= CFAP68 =

Protein-coding gene in the species Homo sapiens

Chromosome 11 open reading frame one, also known as C11orf1, is a protein-coding gene. It has been found by yeast two hybrid screen to bind to SETDB1 a histone protein methyltransferase enzyme. SETDB1 has been implicated in Huntington's disease, a neurodegenerative disorder.

C11orf1 is a nuclear protein with unknown function but has been shown to show preferential expression in some disease states in microarray data.

== Species distribution ==

C11orf1 shows conservation through mammals and orthologs can be found in sea squirts and sea anemone. The below table shows some orthologs found using BLAST.

| Species | Organism Common Name | NCBI Accession | Sequence identity | Expected value | Length (AAs) | Gene Common Name |
|---|---|---|---|---|---|---|
| Homo sapiens | Human | CAG33659 | 100% | 8e^{−86} | 150 | C11orf1 |
| Bos taurus | Bovine | NP_001033266.1 | 85% | 1e^{−70} | 149 | UPF0686 protein C11orf1 homolog |
| Canis lupus familiaris | Dog | XP_536577.1 | 88% | 3e^{−68} | 485 | PREDICTED: hypothetical protein XP_536577 [Canis familiaris] |
| Mus musculus | Mouse | NP_075972.2 | 78% | 4e^{−65} | 466 | hypothetical protein LOC68721 [Mus musculus] |
| Ciona intestinalis | Sea Squirt | XP_002127073.1 | 49% | 3e^{−23} | 156 | PREDICTED: similar to predicted protein [Ciona intestinalis] |

== Gene ==

C11orf1 is located on chromosome 11 and is neighbored by:
- FDXACB1-201
- ALG9-201
- ALG9-202
- AP001781.5-201

== Protein ==

=== Structure ===

This protein is part of the UPF0686 superfamily. This family is characterized by the presence of a domain of unknown function (DUF)1143 shared by the family. This family DUF1143 has a domain that includes almost all 149 of the 150 amino acids in the human ortholog. C11orf1 has six splicesomal variants and one unspliced variant.
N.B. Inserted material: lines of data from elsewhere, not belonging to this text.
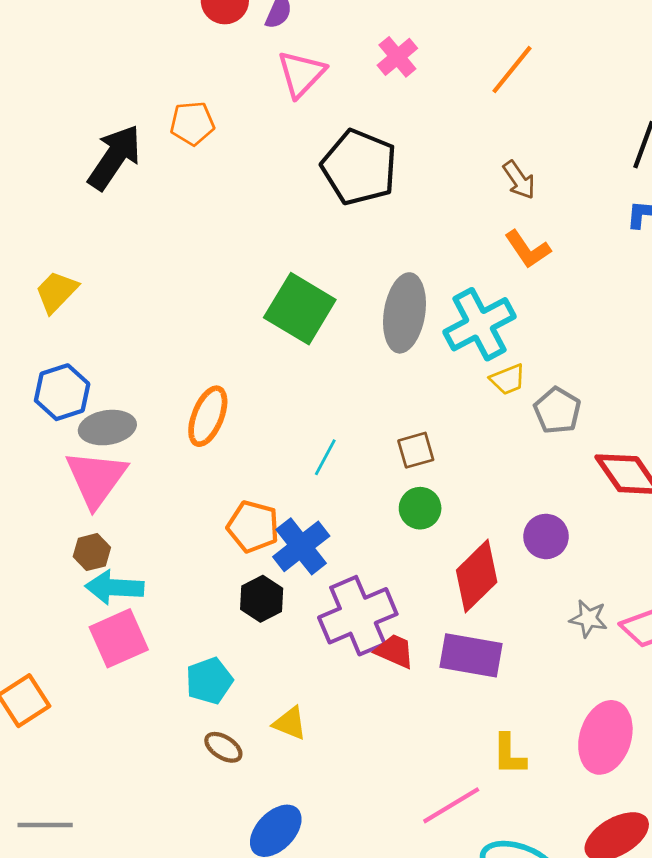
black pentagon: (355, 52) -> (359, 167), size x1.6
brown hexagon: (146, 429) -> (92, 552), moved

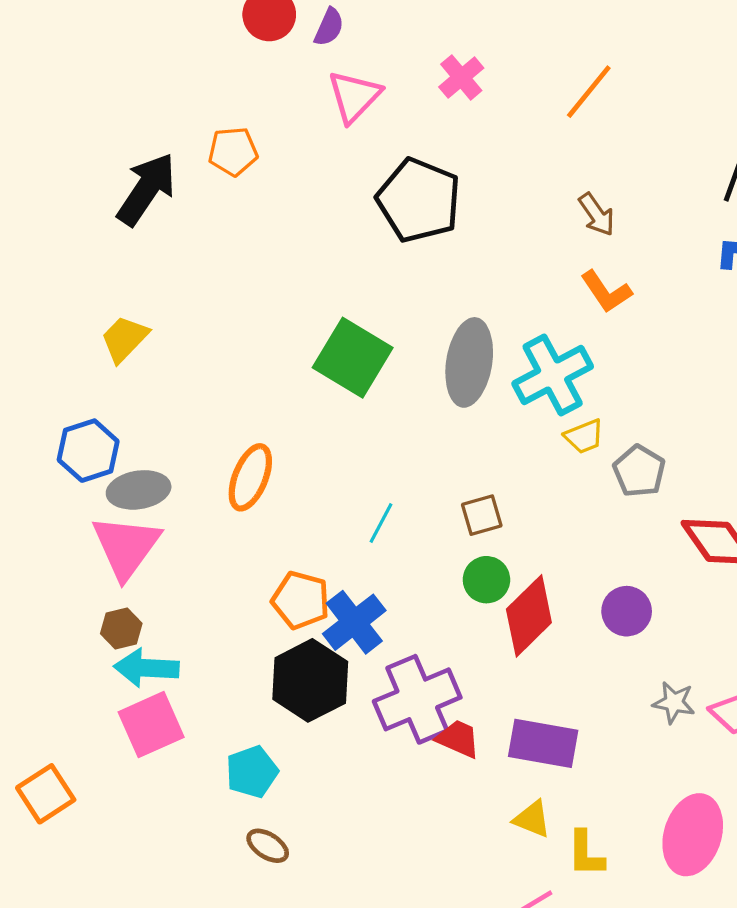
yellow trapezoid: (56, 292) -> (124, 339), moved
red diamond: (477, 576) -> (529, 616), moved
black hexagon: (262, 599) -> (310, 680), size x1.6
yellow triangle: (290, 723) -> (532, 819), moved

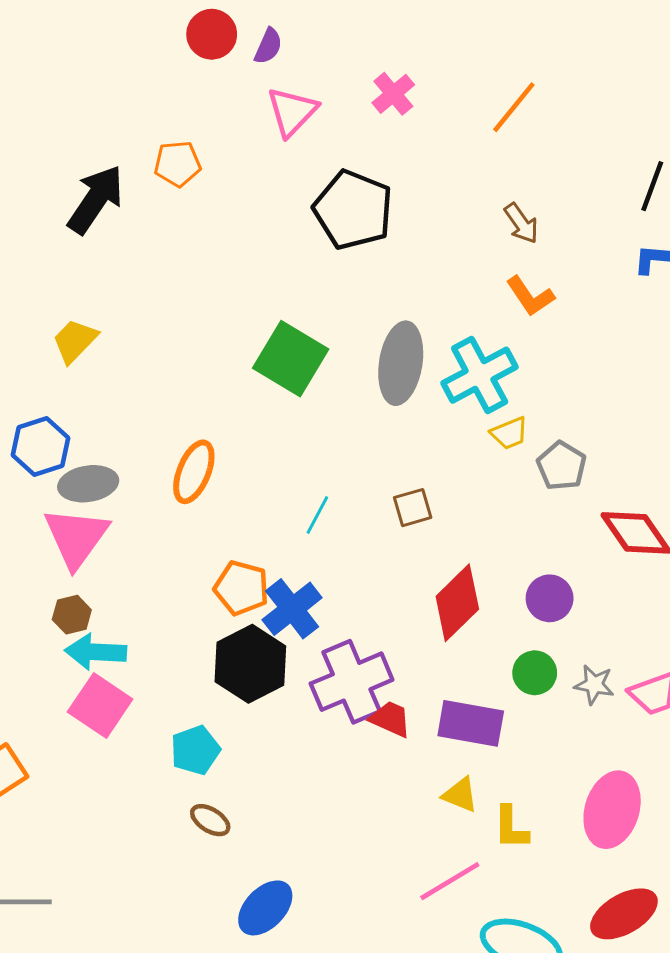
green circle: (486, 580) -> (535, 673), moved
pink square: (151, 725) -> (100, 706), turned -32

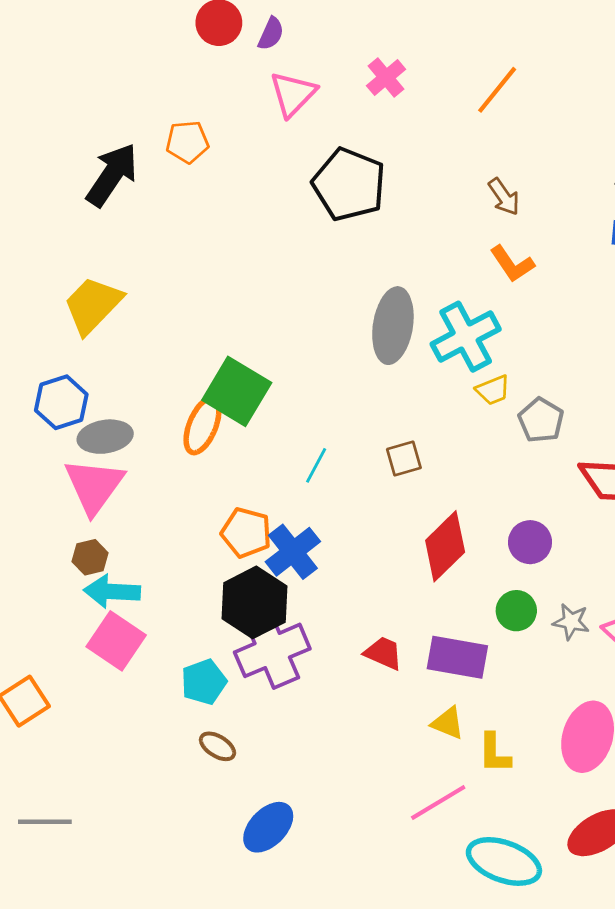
yellow trapezoid: (75, 341) -> (93, 305), size x1.4
green square: (291, 359) -> (237, 391), moved
purple cross: (352, 682) -> (272, 650), moved

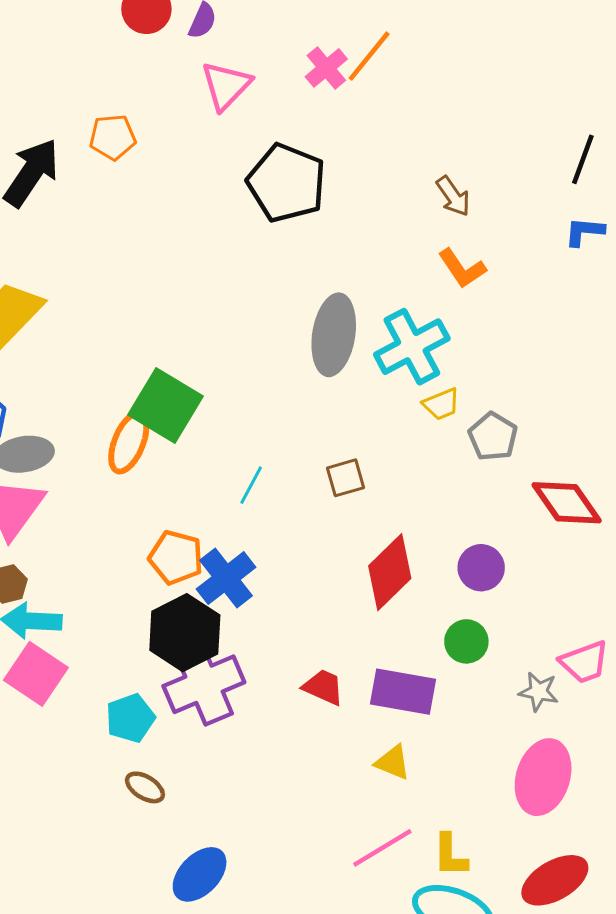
orange line: (497, 90) -> (369, 56), moved
gray star: (571, 622) -> (539, 692), moved
yellow L-shape: (494, 753) -> (450, 855), moved

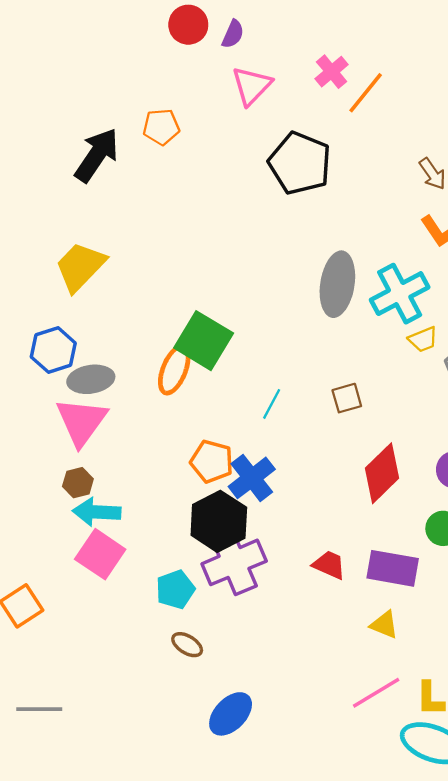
orange line: (369, 56) -> (366, 93), moved

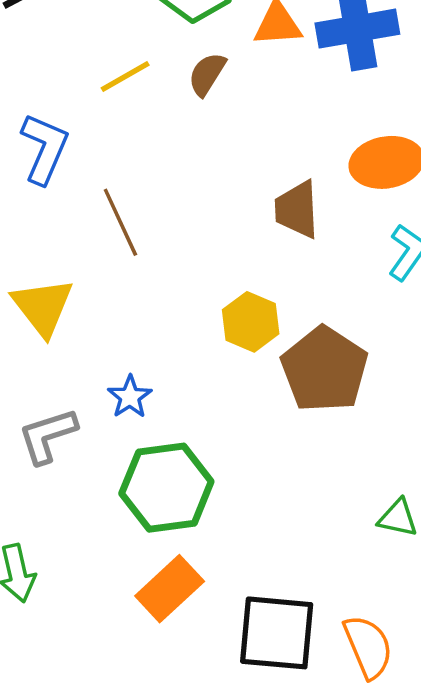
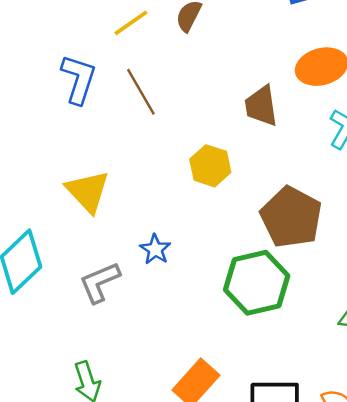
brown line: (120, 222) -> (141, 92), moved
yellow hexagon: (251, 322) -> (210, 166), moved
green hexagon: (166, 488) -> (257, 283), moved

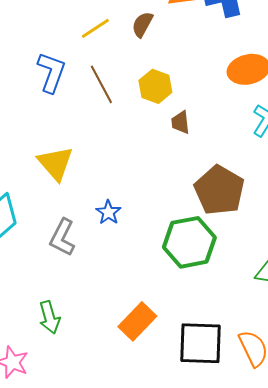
brown trapezoid: (261, 106) -> (180, 122), moved, size x0.7
yellow hexagon: (210, 166) -> (155, 86), moved
gray L-shape: (100, 282) -> (62, 237), turned -42

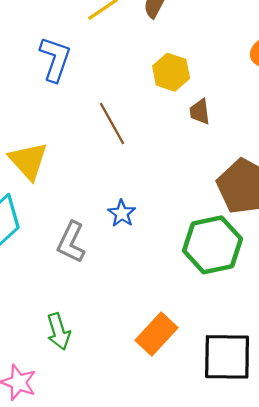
brown line: (101, 84) -> (112, 123), moved
yellow triangle: (55, 163) -> (28, 161), moved

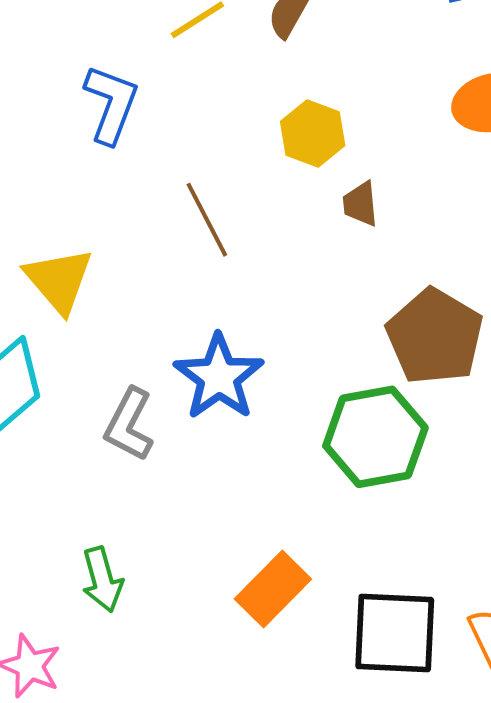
blue star: (122, 213) -> (219, 377), size x1.8

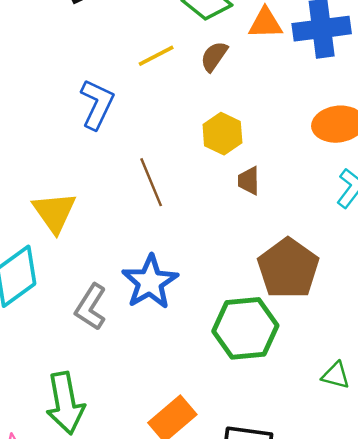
green arrow: (102, 580) -> (65, 403), size x1.5

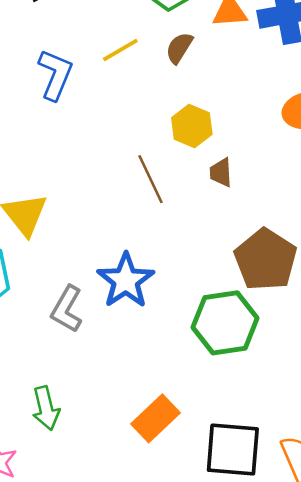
blue L-shape: (97, 104) -> (55, 75), moved
brown line: (151, 182) -> (150, 179), moved
green arrow: (65, 403) -> (46, 408), size x0.7

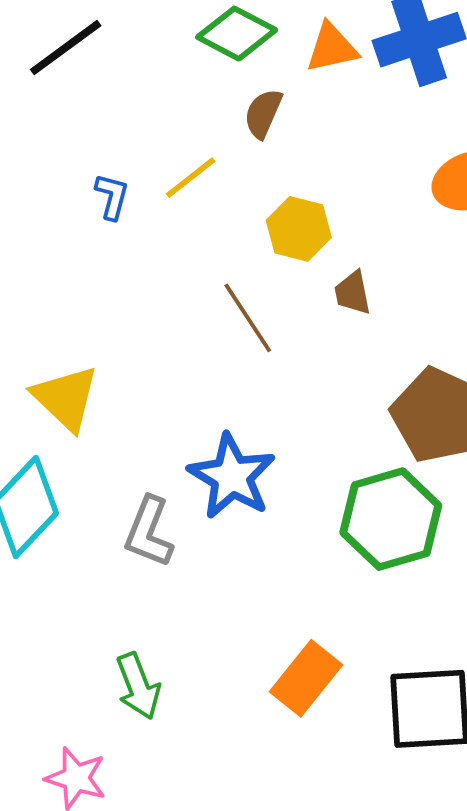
yellow line: (120, 50) -> (191, 178), moved
blue L-shape: (55, 75) -> (112, 196), moved, size x0.6

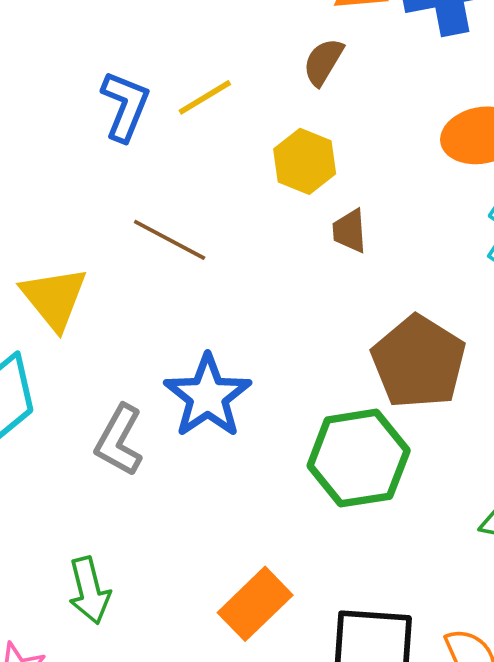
brown semicircle: (263, 113) -> (323, 62), moved
blue L-shape: (112, 196) -> (125, 106), size x1.5
brown line: (248, 318) -> (170, 240), moved, turned -36

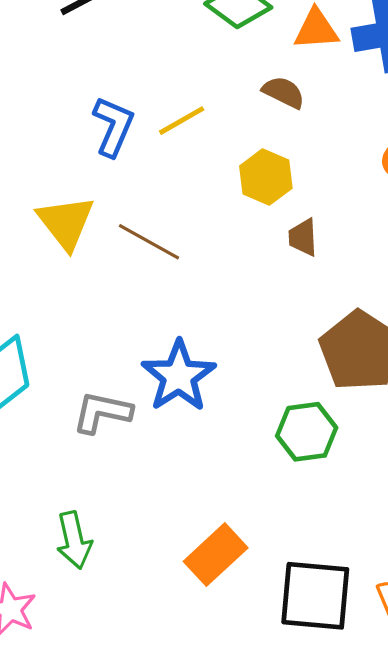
brown semicircle: (323, 62) -> (284, 92), turned 84
yellow triangle: (54, 298) -> (66, 223), moved
gray L-shape: (119, 440) -> (102, 412), turned 72
green hexagon: (359, 458) -> (307, 432), size x0.7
=== Predicted properties ===

The following properties of C11orf1 were predicted using bioinformatic analysis:
- Molecular Weight: 17.76 KDal
- Isoelectric point: 7.28
- Post-translational modification: twelve possible post-translational modifications are predicted:
  - Two O-(N-acetylaminogalactosyl)-L-threonine Glycosylations at position 138 and 142 on the protein sequence
  - Two O-phospho-L-serine Phosphorylation sites at 112 and 141.
  - Four O-phospho-L-threonine Phosphorylation sites at 59, 99, 113, and 138.
  - Four O4'-phospho-L-tyrosine Phosphorylation sites at 64, 101, 105 and 143.

=== Tissue distribution ===

C11orf1 appears to be ubiquitously expressed at low levels but particularly high expression in the parathyroid. Expression data indicate expression in most tissues. This gene has also been found in one experiment to be under expressed in Huntington's disease patients while SETDB1 is over-expressed.

=== Binding partners ===

The human protein SET domain bifurcated 1, was found to be a binding partner for C11orf1 by Yeast Two Hybrid.